## What is expected
Omit the images, then repeat the listing exactly.

## Input data
______

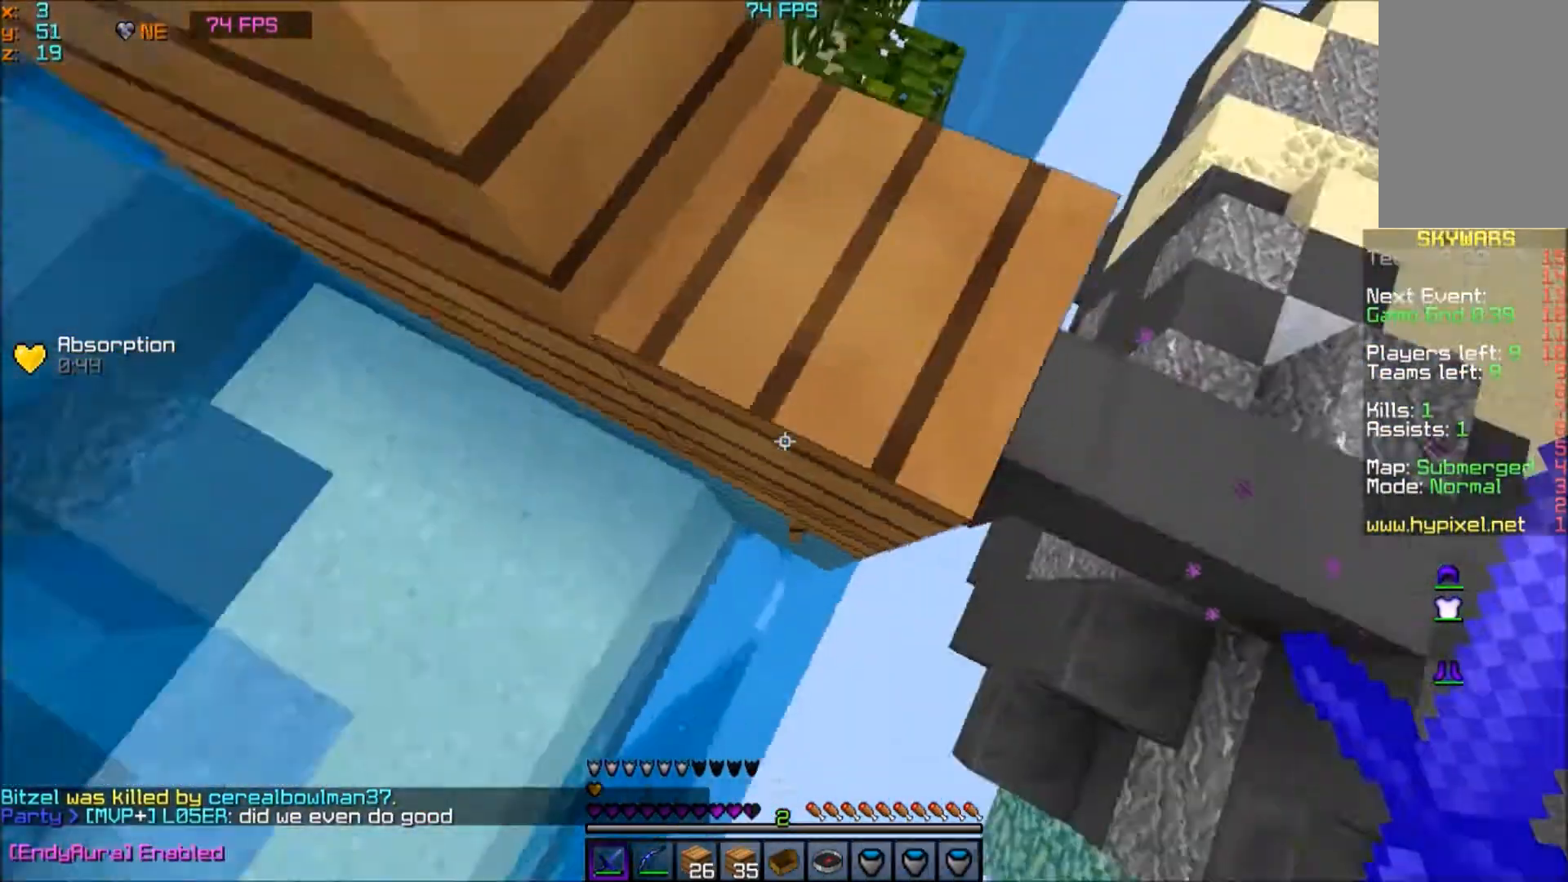
{"keys": ["w"], "mouse": [], "events": [[500, "a", "up"]]}
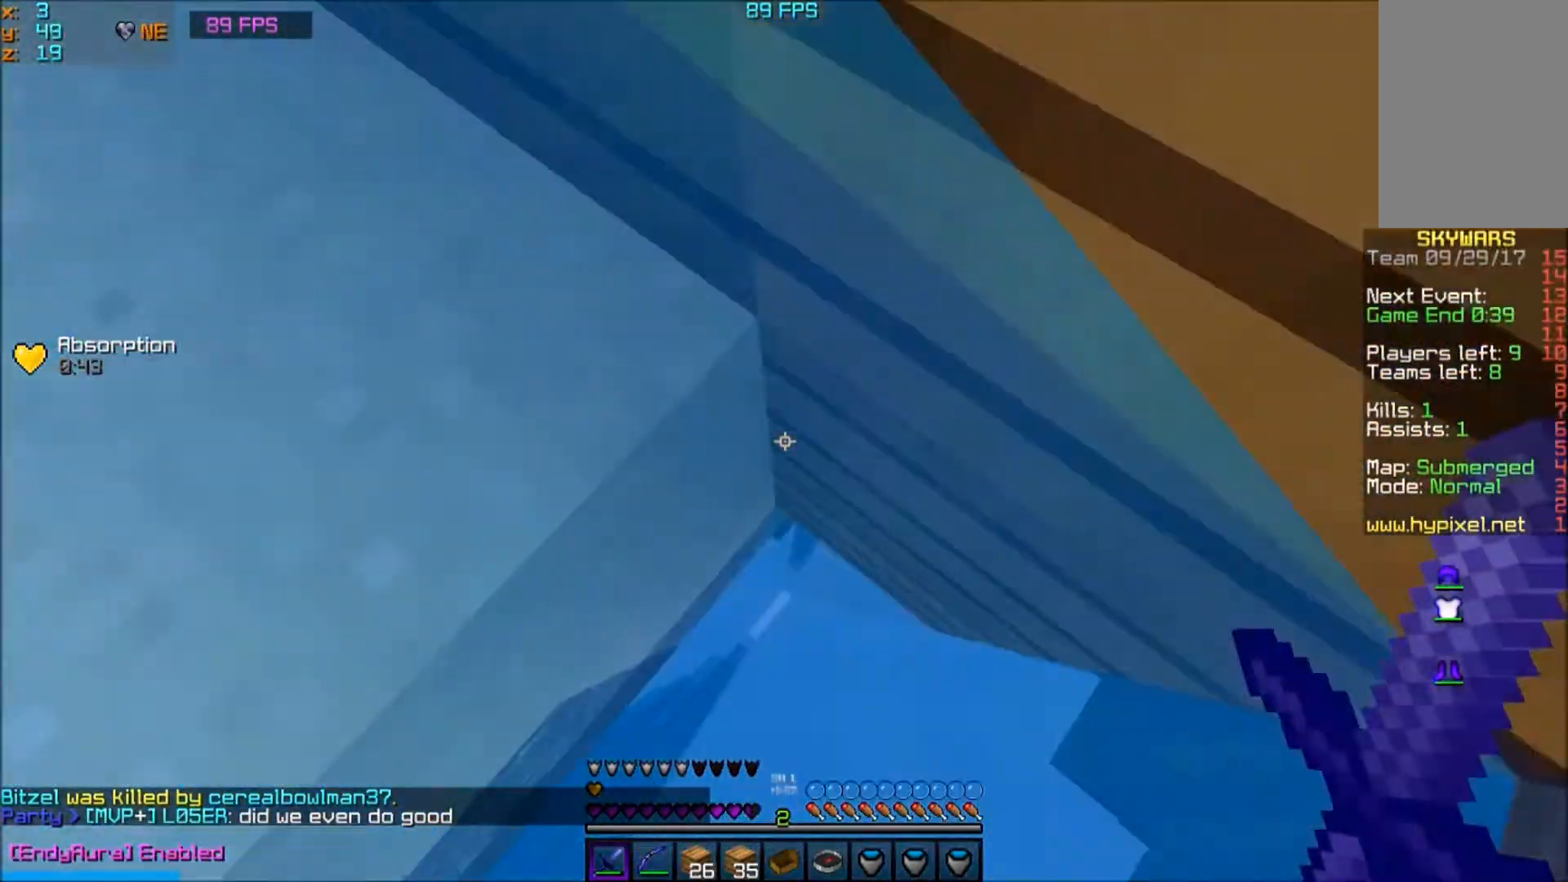
{"keys": [], "mouse": [], "events": [[401, "w", "up"]]}
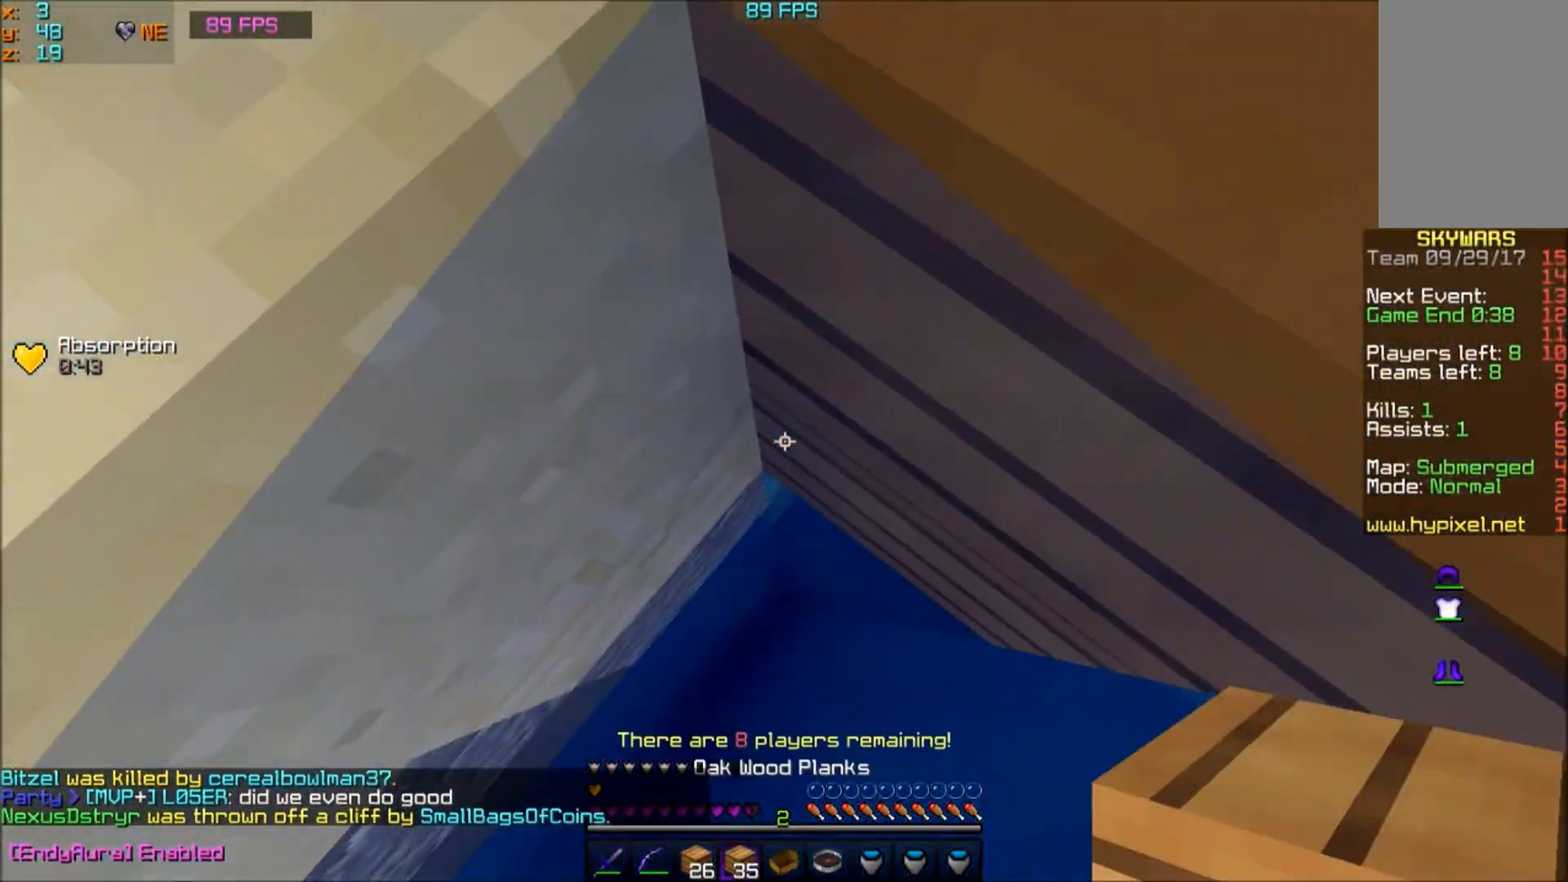
{"keys": ["s"], "mouse": ["right"], "events": [[200, "mouse_right", "down"], [233, "d", "down"], [267, "mouse_right", "up"], [333, "d", "up"], [333, "mouse_right", "down"], [333, "s", "down"]]}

______

## Written response
{"keys": ["w"], "mouse": [], "events": [[500, "a", "up"]]}
{"keys": [], "mouse": [], "events": [[401, "w", "up"]]}
{"keys": ["s"], "mouse": ["right"], "events": [[200, "mouse_right", "down"], [233, "d", "down"], [267, "mouse_right", "up"], [333, "d", "up"], [333, "mouse_right", "down"], [333, "s", "down"]]}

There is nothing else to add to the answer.